* Shares trim gains after Accor distances itself from report
By Dominique Vidalon
PARIS, Jan 16 (Reuters) - Accor, Europe's largest hotel group, said on Monday it had no plans to split its property assets from its hotel management business but may separate reporting lines for the two activities to boost efficiency.
In an emailed statement to Reuters, Accor distanced itself from a report in Les Echos newspaper on Monday that said its largest shareholder, Colony Capital, wanted the French hotel group to consider spinning off of its property assets to unlock more value.
Accor shares, which had risen nearly 2 percent in morning trade on the Les Echos report, gave back most of their gains after Accor issued the clarification and were up 0.4 percent at 20.81 euros by 1106 GMT.
"The issue of separating the legal or corporate structure of the hotel management business from the property business is not on the agenda," said Accor.
"However, among the changes being weighed to its reporting structure, the company is considering better identifying the property portion from the operating activity, with the sole goal of improving efficiency."
Les Echos had said, without citing its sources, that Sebastien Bazin, the European head of Colony, brought up at Accor's board meeting in December the proposed real estate deal, which would separate the ownership of the hotel buildings from their operations.
The goal of such a transaction would be to unlock the value of the hotels, which the paper put at 3.7 billion euros ($4.69 billion), compared to the overall market capitalisation of Accor at Friday's close of 4.7 billion euros.
But Chief Executive Denis Hennequin was not eager to carry out such a deal and had sought to reassure employee representatives who expressed concern over the real estate idea.
"In any case, if we were to do it, now is not the right time," the CEO was quoted as saying.
Colony declined to comment on the Les Echos report.
Colony, which is also a major shareholder at Carrefour , had pushed without success for a similar real estate strategy at the retail giant. .
Colony, together with other key shareholder Eurazeo, controls four of Accor's board seats.
The duo have been active shareholders over the years.
Accor, at the urging of Colony and Eurazeo, separated its hotels, which range from luxury brand Sofitel to budget Ibis, from its pre-paid services unit by creating Edenred, which was listed in July 2010.
Hennequin took over at Accor a year ago after the duo ousted his predecessor Gilles Pelisson because of concerns about the group's underperformance.
Despite the management shake-up, Accor's shares lost 45 percent of their value in 2011.
Accor has been selling non-core assets to raise cash and cut debt and has shifted towards a less cash-consuming business model, increasing the number of hotels operated under franchise deals or variable-rent leases.
The shift, initiated by Pelisson, accelerated under Hennequin's tenure.
His recent strategic initiatives aimed at creating value also include the re-launch of its economy hotels business under the Ibis brand, which is the biggest earner in the group.
"In our view, the group's future clearly lies in the development of its networks and its brands.
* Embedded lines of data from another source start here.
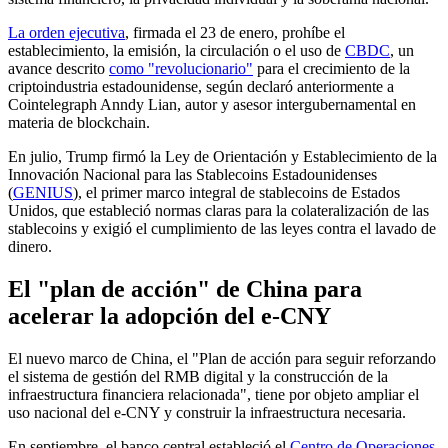
La orden ejecutiva
, firmada el 23 de enero, prohíbe el
establecimiento, la emisión, la circulación o el uso de
CBDC
, un
avance descrito
como "revolucionario"
para el crecimiento de la
criptoindustria estadounidense, según declaró anteriormente a
Cointelegraph Anndy Lian, autor y asesor intergubernamental en
materia de blockchain.
En julio, Trump firmó la Ley de Orientación y Establecimiento de la
Innovación Nacional para las Stablecoins Estadounidenses
(
GENIUS
), el primer marco integral de stablecoins de Estados
Unidos, que estableció normas claras para la colateralización de las
stablecoins y exigió el cumplimiento de las leyes contra el lavado de
dinero.
El "plan de acción" de China para
acelerar la adopción del e-CNY
El nuevo marco de China, el "Plan de acción para seguir reforzando
el sistema de gestión del RMB digital y la construcción de la
infraestructura financiera relacionada", tiene por objeto ampliar el
uso nacional del e-CNY y construir la infraestructura necesaria.
En septiembre, el banco central estableció el
Centro de Operaciones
What Hennequin is doing can make the difference and it's urgent to focus on these issues," said CM-CIC analyst Annick Thevenon.
The fourth-largest hotel group behind the InterContinental , Marriott and Starwood Hotels will unveil its fourth quarter sales on Jan. 17
Colony Capital said on Jan. 12 that it had reduced its holdings in Accor to 11.22 percent and Edenred to 11.29 percent respectively after derivatives financing contracts matured.
Together with Eurazeo, they own 21.37 percent of Accor's capital and 27.51 percent of its voting rights.